During its short launch, Moltbook suffered serious security failures, including indirect prompt injection, unsafe OpenClaw “Skills” that enabled remote code execution and data exfiltration, hijacked heartbeat update loops that leaked API keys or ran shell commands, and even a malicious weather plugin that quietly stole private configuration files. The most severe incident occurred on January 31, 2026, when 404 Media reported an unsecured database that allowed attackers to commandeer any agent, forcing a platform shutdown and a reset of all API keys. The Financial Times warned this may foreshadow a future where autonomous agents operate faster than humans can meaningfully monitor or understand.
On a more constructive note, Anthropic researcher Nicholas Carlini recently described using 16 instances of Claude to build a C compiler from scratch. The article notes that “a C compiler is a near-ideal task for semi-autonomous AI: the specification is decades old, test suites already exist, and there’s a known-good reference implementation. Most real-world software projects have none of those advantages.” Even with those parameters, the project needed a lot of guidance and support from Carlini.
Autonomy, of course, isn’t only about AI. Daniel Pink reminds us that autonomy - along with mastery and purpose - is a core driver of human motivation. Modern software practices like Agile and DevOps have spent years trying to give people more control over how they do their work. Teams are encouraged to make local decisions, own outcomes, and respond quickly instead of waiting for top-down direction.
What’s new is that we’re now granting similar autonomy to software systems.
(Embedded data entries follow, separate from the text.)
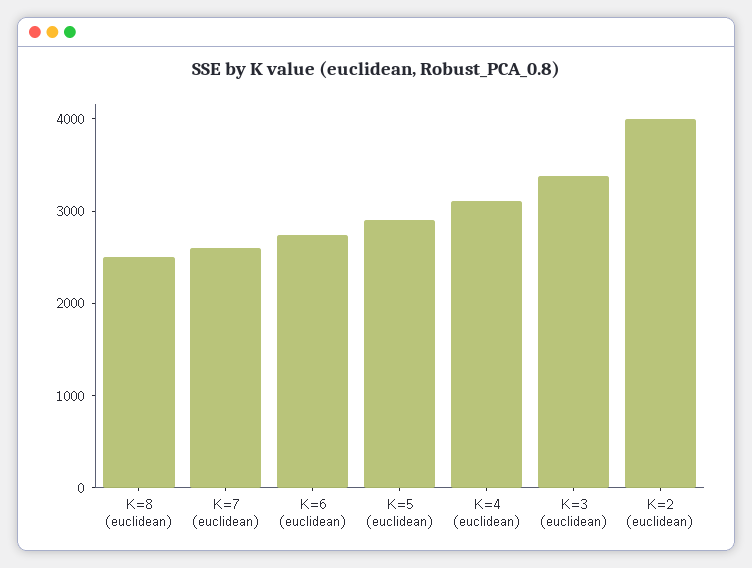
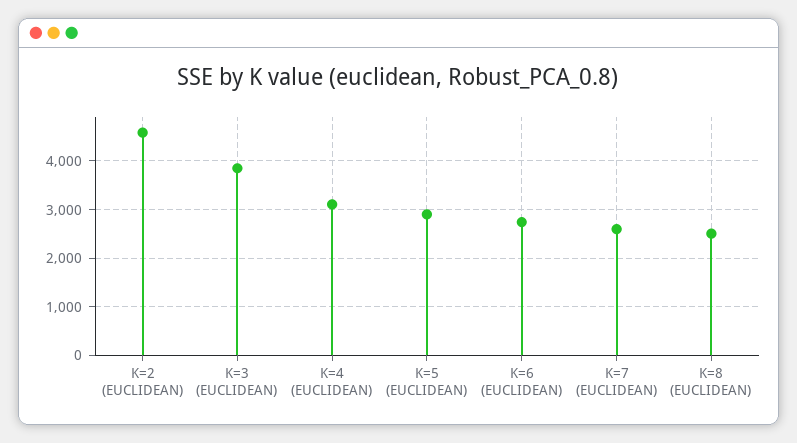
  {
    "K=8 (euclidean)": 2600,
    "K=7 (euclidean)": 2600,
    "K=6 (euclidean)": 2800,
    "K=5 (euclidean)": 2800,
    "K=4 (euclidean)": 3200,
-   "K=3 (euclidean)": 3400,
+   "K=3 (euclidean)": 3800,
-   "K=2 (euclidean)": 4000
+   "K=2 (euclidean)": 4600
  }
But human autonomy is shaped by experience, accountability, and consequences in ways AI is not. Humans build judgment over time and have to explain and live with the results of their decisions, while AI generates outputs based on patterns rather than responsibility.
So in the age of autonomy, the real challenge isn’t just what AI can do on its own, but how we design systems where human and machine autonomy reinforce each other without eroding accountability.
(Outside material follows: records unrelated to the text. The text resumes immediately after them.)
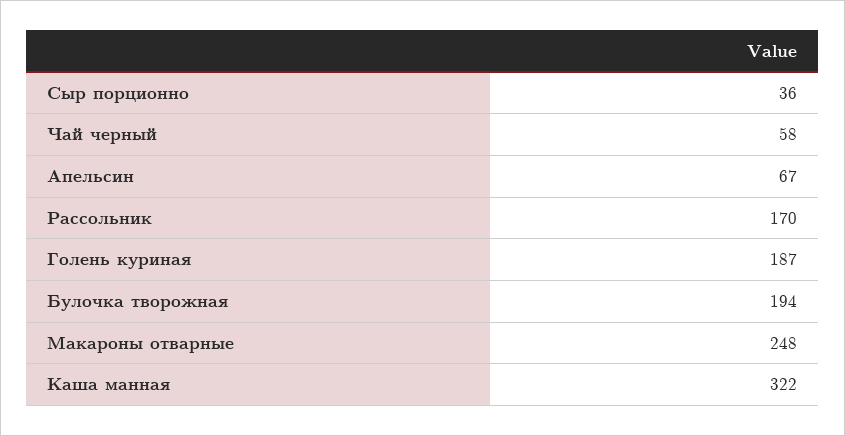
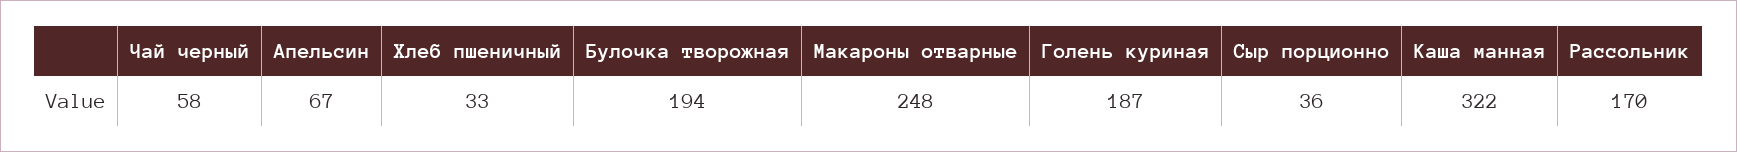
  {
    "Сыр порционно": 36,
    "Чай черный": 58,
    "Апельсин": 67,
    "Рассольник": 170,
    "Голень куриная": 187,
    "Булочка творожная": 194,
    "Макароны отварные": 248,
-   "Каша манная": 322
+   "Каша манная": 322,
+   "Хлеб пшеничный": 33
  }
That’s why the theme for PNSQC 2026 is: Quality in the Age of Autonomy. This theme explores how quality practices evolve across a spectrum - from primarily human-driven teams to highly automated and AI-enabled systems. Regardless of tooling or maturity, quality remains grounded in intent, evidence, accountability, and learning.
We want PNSQC 2026 to be a place where you can highlight where generative AI shines - and call out where it falls flat or becomes risky or malicious. Submit your ideas here: www.pnsqc.org/cfp.
PNSQC 2026 welcomes submissions that share practical experience, thoughtful analysis, and transferable lessons across traditional testing, Agile practices, engineering rigor, leadership, and intelligent systems.
Who should submit: Practitioners and engineers involved in testing, test design, reliability, automation, or overall system quality. First-time authors are encouraged - PNSQC values real-world experience and transferable insight over name recognition. We especially welcome papers that share lessons learned, tradeoffs made, and outcomes others can apply.